> **WORK INSTRUCTION**
Once the images are set aside, write out the rest of the records exactly.

> **DATA RECORDS**
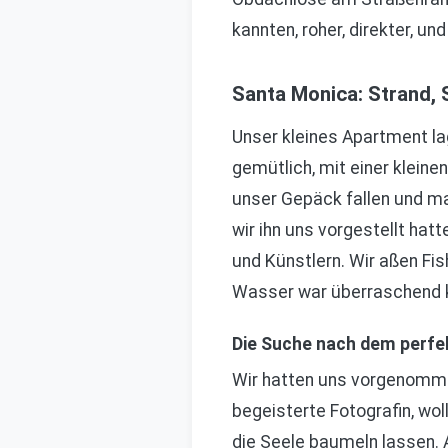
kannten, roher, direkter, un
Santa Monica: Strand, 
Unser kleines Apartment la
gemütlich, mit einer klein
unser Gepäck fallen und ma
wir ihn uns vorgestellt ha
und Künstlern. Wir aßen Fis
Wasser war überraschend k
Die Suche nach dem perf
Wir hatten uns vorgenomme
begeisterte Fotografin, wol
die Seele baumeln lassen.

> **PROBLEM SOLUTION**
kannten, roher, direkter, un
Santa Monica: Strand, 
Unser kleines Apartment la
gemütlich, mit einer klein
unser Gepäck fallen und ma
wir ihn uns vorgestellt ha
und Künstlern. Wir aßen Fis
Wasser war überraschend k
Die Suche nach dem perf
Wir hatten uns vorgenomme
begeisterte Fotografin, wol
die Seele baumeln lassen.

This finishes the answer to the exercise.